Manifestazione recidiva pneumotorace

    DOMANDA

    Gentile Dott. Harari,
    Le racconto il caso clinico che sta interessando la mia ragazza di 20 anni di età.
    Lo scorso inverno, a seguito di un 1° episodio di pnx di notevole intensità, le fu applicato un drenaggio. A seguito del rimanifestarsi nel Febbraio ’14 di un pnx di simile entità, le fu eseguita una pleurodesi. Dopo quasi un anno, il problema si ripresenta in forma lieve (piccola bolla), i medici sono a conoscenza che un’area possa non essere stata adesa adeguatamente per motivi anatomici.
    Il problema si risolve in dayhospital e con una convalescenza domestica. Dopo un mese dall’ultimo episodio (siamo giunti alla fine di febbraio 2015) il problema torna con la stessa bassa intensità e viene controllato da casa con il riposo, come suggerito.
    Tutti questi episodi hanno avuto un denominatore comune: si sono presentati con circa 2 giorni di anticipo rispetto all’inizio del ciclo mestruale.
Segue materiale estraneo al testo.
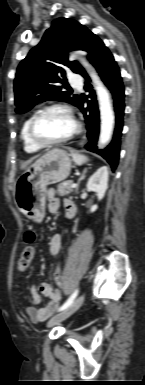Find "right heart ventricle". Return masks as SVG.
Wrapping results in <instances>:
<instances>
[{"instance_id":"e07e8e85","label":"right heart ventricle","mask_w":145,"mask_h":385,"mask_svg":"<svg viewBox=\"0 0 145 385\" xmlns=\"http://www.w3.org/2000/svg\"><path fill=\"white\" fill-rule=\"evenodd\" d=\"M33 115L29 116L23 123L22 125V128H21V139H22V142H23V147H24V150L27 152V153H36L38 152L41 148L35 146L29 139V136H28V127H29V124H30V121L32 119Z\"/></svg>"}]
</instances>
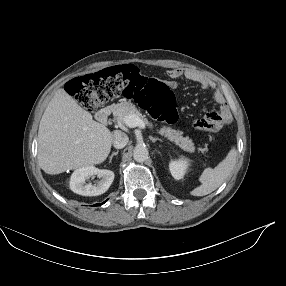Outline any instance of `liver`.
I'll list each match as a JSON object with an SVG mask.
<instances>
[{"mask_svg": "<svg viewBox=\"0 0 286 286\" xmlns=\"http://www.w3.org/2000/svg\"><path fill=\"white\" fill-rule=\"evenodd\" d=\"M113 134L81 108L62 88L58 89L41 118L38 162L47 174H59L100 164L108 157Z\"/></svg>", "mask_w": 286, "mask_h": 286, "instance_id": "1", "label": "liver"}]
</instances>
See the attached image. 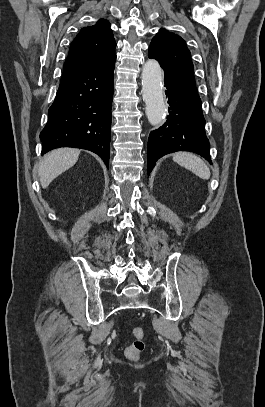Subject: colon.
Here are the masks:
<instances>
[{"instance_id":"colon-1","label":"colon","mask_w":265,"mask_h":407,"mask_svg":"<svg viewBox=\"0 0 265 407\" xmlns=\"http://www.w3.org/2000/svg\"><path fill=\"white\" fill-rule=\"evenodd\" d=\"M145 330L142 326H136L132 330V343L125 349V355L128 359L135 360L145 350Z\"/></svg>"}]
</instances>
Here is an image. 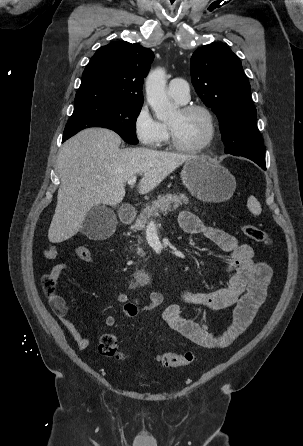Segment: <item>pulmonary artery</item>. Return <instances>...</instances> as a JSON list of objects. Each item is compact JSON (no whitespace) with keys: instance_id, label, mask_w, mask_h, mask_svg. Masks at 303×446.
Returning <instances> with one entry per match:
<instances>
[{"instance_id":"obj_1","label":"pulmonary artery","mask_w":303,"mask_h":446,"mask_svg":"<svg viewBox=\"0 0 303 446\" xmlns=\"http://www.w3.org/2000/svg\"><path fill=\"white\" fill-rule=\"evenodd\" d=\"M167 91L172 98L182 103L189 100V85L188 82L182 78H173L170 80Z\"/></svg>"}]
</instances>
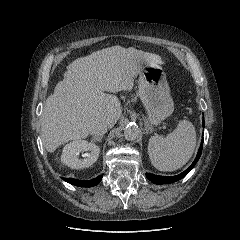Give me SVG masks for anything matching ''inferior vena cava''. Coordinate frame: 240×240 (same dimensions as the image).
<instances>
[{
  "mask_svg": "<svg viewBox=\"0 0 240 240\" xmlns=\"http://www.w3.org/2000/svg\"><path fill=\"white\" fill-rule=\"evenodd\" d=\"M110 125L108 121H101L99 122L92 130L91 134L95 136H101L107 132L109 129Z\"/></svg>",
  "mask_w": 240,
  "mask_h": 240,
  "instance_id": "inferior-vena-cava-1",
  "label": "inferior vena cava"
}]
</instances>
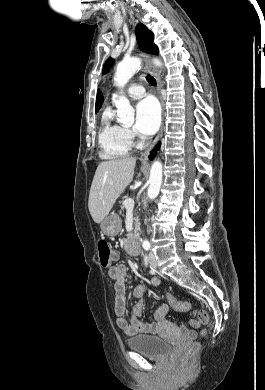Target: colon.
<instances>
[{
    "label": "colon",
    "mask_w": 265,
    "mask_h": 390,
    "mask_svg": "<svg viewBox=\"0 0 265 390\" xmlns=\"http://www.w3.org/2000/svg\"><path fill=\"white\" fill-rule=\"evenodd\" d=\"M98 256L100 259V263L104 268L109 269L112 267L115 259L114 252L106 241H100L98 243ZM167 300L170 306L176 311L185 312L190 311L192 309L191 303L186 301H180L172 294H168ZM195 315L198 318L199 322L203 325H207L209 323V315L207 312L199 310L195 311ZM199 349L200 344L197 342L193 343L184 354L183 361L189 362L198 353Z\"/></svg>",
    "instance_id": "colon-1"
}]
</instances>
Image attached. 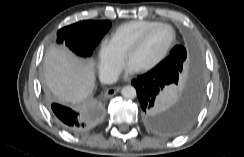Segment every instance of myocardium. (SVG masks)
<instances>
[{"mask_svg":"<svg viewBox=\"0 0 244 157\" xmlns=\"http://www.w3.org/2000/svg\"><path fill=\"white\" fill-rule=\"evenodd\" d=\"M159 27H167V28H170L172 30V33H173L172 39H171L170 43L168 44V46L164 49V51L153 62H151L150 64H148V65H146V66H144V67H142L140 69H138L137 70L138 72L145 73V72L151 71L156 66H158L165 59V57L168 55V53L170 52V50L173 48V46L176 43L177 33H176L175 28L171 24H168V23H163V22L157 23V24L151 26L150 28L146 29L134 41V43L127 49V51H126V53L124 55L125 61L127 63H129V59L132 56V54L134 52H136L143 45V43L145 42V40L148 37V35L152 31H154L155 29H157Z\"/></svg>","mask_w":244,"mask_h":157,"instance_id":"f54148a6","label":"myocardium"}]
</instances>
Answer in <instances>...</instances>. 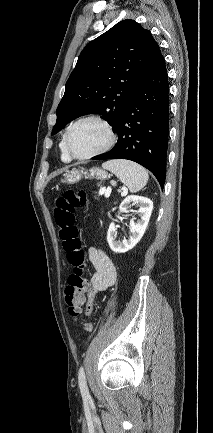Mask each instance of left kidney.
<instances>
[{"instance_id": "obj_1", "label": "left kidney", "mask_w": 213, "mask_h": 433, "mask_svg": "<svg viewBox=\"0 0 213 433\" xmlns=\"http://www.w3.org/2000/svg\"><path fill=\"white\" fill-rule=\"evenodd\" d=\"M131 203L139 206L137 212L139 213L140 219L137 222H134V220L131 219L129 229L132 235L129 239L124 238L121 242L116 240L117 229L113 222L110 224L107 232L108 244L111 250L116 253H125L129 251L141 240L151 217L153 202L149 198L136 195L127 196L121 202L119 212H128L127 206Z\"/></svg>"}]
</instances>
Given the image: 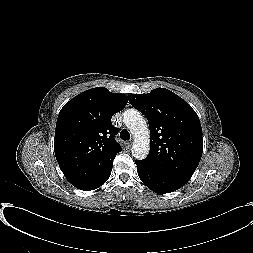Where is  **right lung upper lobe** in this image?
<instances>
[{
    "label": "right lung upper lobe",
    "mask_w": 253,
    "mask_h": 253,
    "mask_svg": "<svg viewBox=\"0 0 253 253\" xmlns=\"http://www.w3.org/2000/svg\"><path fill=\"white\" fill-rule=\"evenodd\" d=\"M128 98L97 87L82 92L61 109L55 129L54 150L63 174L71 184L88 181L105 172L122 149L115 141L111 117Z\"/></svg>",
    "instance_id": "right-lung-upper-lobe-1"
}]
</instances>
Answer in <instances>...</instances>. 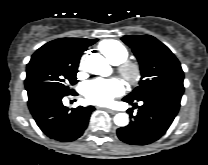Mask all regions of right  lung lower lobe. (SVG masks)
<instances>
[{
    "label": "right lung lower lobe",
    "instance_id": "right-lung-lower-lobe-1",
    "mask_svg": "<svg viewBox=\"0 0 208 165\" xmlns=\"http://www.w3.org/2000/svg\"><path fill=\"white\" fill-rule=\"evenodd\" d=\"M76 96L75 91L63 94L49 91L28 100L30 112L42 132L51 139L70 142L78 139L88 126L93 106L69 110L62 104V98Z\"/></svg>",
    "mask_w": 208,
    "mask_h": 165
}]
</instances>
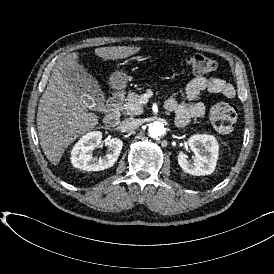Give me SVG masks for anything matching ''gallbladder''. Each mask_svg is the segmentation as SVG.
Instances as JSON below:
<instances>
[{
	"instance_id": "obj_1",
	"label": "gallbladder",
	"mask_w": 274,
	"mask_h": 274,
	"mask_svg": "<svg viewBox=\"0 0 274 274\" xmlns=\"http://www.w3.org/2000/svg\"><path fill=\"white\" fill-rule=\"evenodd\" d=\"M63 76L68 87L74 89L81 104L93 111H100L106 105V98L99 85L90 75L82 74L79 66L70 64L65 67Z\"/></svg>"
}]
</instances>
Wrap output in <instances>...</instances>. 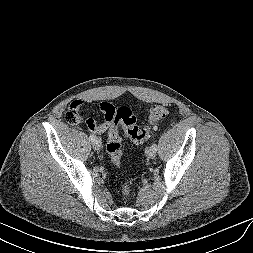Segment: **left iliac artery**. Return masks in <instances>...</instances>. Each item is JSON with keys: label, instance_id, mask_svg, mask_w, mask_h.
<instances>
[{"label": "left iliac artery", "instance_id": "44dca946", "mask_svg": "<svg viewBox=\"0 0 253 253\" xmlns=\"http://www.w3.org/2000/svg\"><path fill=\"white\" fill-rule=\"evenodd\" d=\"M151 148L157 151V148H158V147H157L156 144H152Z\"/></svg>", "mask_w": 253, "mask_h": 253}]
</instances>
    La paziente assumeva sin dal primo episodio la pillola anticoncezionale. La ha sospesa prima dell’operazione in pleurodesi per poi riprenderla dopo qualche mese.
    E’ stata esclusa la possibilità di pnx catameniale, avendo effettuato un’accurata visita ginecologica e esame istologico sul tessuto operato.
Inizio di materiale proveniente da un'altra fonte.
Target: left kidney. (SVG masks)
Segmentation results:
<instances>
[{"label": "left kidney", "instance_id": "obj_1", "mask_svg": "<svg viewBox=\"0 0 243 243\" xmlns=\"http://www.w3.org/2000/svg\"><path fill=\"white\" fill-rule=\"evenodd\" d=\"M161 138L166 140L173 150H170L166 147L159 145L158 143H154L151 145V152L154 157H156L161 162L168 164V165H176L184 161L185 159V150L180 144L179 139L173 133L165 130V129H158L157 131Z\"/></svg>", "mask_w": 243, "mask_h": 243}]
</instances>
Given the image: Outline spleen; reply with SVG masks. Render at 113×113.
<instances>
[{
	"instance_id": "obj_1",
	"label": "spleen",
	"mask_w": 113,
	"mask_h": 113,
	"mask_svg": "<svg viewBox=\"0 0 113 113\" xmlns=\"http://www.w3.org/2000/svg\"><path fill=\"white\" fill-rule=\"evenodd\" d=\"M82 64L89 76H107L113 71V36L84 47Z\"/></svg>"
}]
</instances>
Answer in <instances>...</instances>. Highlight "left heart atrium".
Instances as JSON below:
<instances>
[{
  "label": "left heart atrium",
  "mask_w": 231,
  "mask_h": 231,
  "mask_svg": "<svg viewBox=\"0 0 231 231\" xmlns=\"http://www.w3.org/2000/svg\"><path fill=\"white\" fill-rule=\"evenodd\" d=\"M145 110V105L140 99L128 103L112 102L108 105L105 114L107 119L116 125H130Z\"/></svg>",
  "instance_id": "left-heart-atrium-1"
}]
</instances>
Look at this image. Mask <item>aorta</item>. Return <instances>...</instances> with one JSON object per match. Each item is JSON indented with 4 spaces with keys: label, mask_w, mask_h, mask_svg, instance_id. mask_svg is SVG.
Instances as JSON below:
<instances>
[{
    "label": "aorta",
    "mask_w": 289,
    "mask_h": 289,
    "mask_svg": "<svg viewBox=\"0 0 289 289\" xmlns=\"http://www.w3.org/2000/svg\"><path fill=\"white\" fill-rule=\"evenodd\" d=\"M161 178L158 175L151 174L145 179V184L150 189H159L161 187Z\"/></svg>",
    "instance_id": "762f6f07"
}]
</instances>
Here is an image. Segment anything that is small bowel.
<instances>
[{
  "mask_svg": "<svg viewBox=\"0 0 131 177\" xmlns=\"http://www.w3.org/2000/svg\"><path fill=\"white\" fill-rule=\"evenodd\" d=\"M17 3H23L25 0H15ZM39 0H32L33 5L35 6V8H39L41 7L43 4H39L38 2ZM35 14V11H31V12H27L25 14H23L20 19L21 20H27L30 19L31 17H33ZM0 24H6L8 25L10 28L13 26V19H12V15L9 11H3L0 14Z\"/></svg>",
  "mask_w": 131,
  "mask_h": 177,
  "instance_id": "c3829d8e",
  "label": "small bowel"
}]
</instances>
    La questione mi lascia perplesso in quanto non posso fare a meno di notare un collegamento tra ciclo (ormoni?) e pnx (dati i 4 episodi).
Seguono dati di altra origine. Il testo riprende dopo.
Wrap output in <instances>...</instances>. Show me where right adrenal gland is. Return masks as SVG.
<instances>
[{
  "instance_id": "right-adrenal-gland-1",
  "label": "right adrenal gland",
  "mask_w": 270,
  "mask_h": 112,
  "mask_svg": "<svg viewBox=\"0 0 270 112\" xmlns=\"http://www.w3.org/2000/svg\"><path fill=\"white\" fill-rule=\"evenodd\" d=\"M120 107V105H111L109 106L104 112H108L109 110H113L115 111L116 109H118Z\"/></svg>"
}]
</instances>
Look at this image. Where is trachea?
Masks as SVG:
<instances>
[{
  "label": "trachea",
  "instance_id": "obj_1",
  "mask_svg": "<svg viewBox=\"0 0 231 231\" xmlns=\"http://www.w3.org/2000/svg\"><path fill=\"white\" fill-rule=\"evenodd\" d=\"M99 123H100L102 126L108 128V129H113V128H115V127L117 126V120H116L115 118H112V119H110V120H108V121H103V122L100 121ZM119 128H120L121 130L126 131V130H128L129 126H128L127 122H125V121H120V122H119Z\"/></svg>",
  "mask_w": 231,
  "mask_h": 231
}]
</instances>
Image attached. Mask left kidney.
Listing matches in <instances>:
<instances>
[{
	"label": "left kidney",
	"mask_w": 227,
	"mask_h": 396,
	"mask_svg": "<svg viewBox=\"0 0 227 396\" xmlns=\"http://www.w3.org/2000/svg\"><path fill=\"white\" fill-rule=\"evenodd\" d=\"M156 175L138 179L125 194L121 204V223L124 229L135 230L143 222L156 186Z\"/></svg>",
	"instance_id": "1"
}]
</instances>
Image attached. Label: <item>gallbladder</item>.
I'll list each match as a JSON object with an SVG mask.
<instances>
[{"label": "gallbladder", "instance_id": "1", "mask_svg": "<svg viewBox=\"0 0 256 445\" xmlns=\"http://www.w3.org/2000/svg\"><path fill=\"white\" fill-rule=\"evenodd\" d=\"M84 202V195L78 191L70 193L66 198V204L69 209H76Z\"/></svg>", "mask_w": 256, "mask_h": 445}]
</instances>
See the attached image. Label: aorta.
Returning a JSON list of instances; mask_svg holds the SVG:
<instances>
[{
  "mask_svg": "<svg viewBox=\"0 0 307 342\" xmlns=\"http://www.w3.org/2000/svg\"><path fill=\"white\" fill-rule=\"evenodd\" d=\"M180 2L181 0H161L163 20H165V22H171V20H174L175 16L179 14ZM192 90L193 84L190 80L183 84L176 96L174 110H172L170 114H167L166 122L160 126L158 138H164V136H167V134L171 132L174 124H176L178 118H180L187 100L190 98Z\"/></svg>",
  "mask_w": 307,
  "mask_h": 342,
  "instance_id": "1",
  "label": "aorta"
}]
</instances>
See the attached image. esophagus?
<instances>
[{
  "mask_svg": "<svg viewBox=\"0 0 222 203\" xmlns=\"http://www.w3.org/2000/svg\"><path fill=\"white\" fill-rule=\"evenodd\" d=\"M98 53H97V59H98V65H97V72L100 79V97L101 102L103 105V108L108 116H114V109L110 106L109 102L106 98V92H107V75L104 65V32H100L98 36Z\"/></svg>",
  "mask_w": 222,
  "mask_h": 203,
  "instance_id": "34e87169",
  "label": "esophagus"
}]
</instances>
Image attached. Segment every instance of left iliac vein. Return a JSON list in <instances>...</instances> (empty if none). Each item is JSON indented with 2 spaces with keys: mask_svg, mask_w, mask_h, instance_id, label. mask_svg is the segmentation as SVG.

    Attualmente è in prova un ciclo di 6 mesi di pillola senza interruzioni per escludere questioni ormonali.
    Un Suo parere?
    Grazie infinite

    RISPOSTA

    Trattandosi di una donna giovane è bene effettuare una TAC del torace senza contrasto a alta risoluzione e una valutazione da uno specialista pneumologo. Se è stato fatto un esame istologico sarebbe poi bene valutarlo approfonditamente per escludere malattie cistiche del polmone come la linfangioleiomiomatosi o l’istiocitosi polmonare a cellule di Langerhans ( che interessa quasi esclusivamente però i fumatori). Tuttavia è bene ricordare che pneumotoraci possono presentarsi e anche recidivare nel giovane per il resto sano.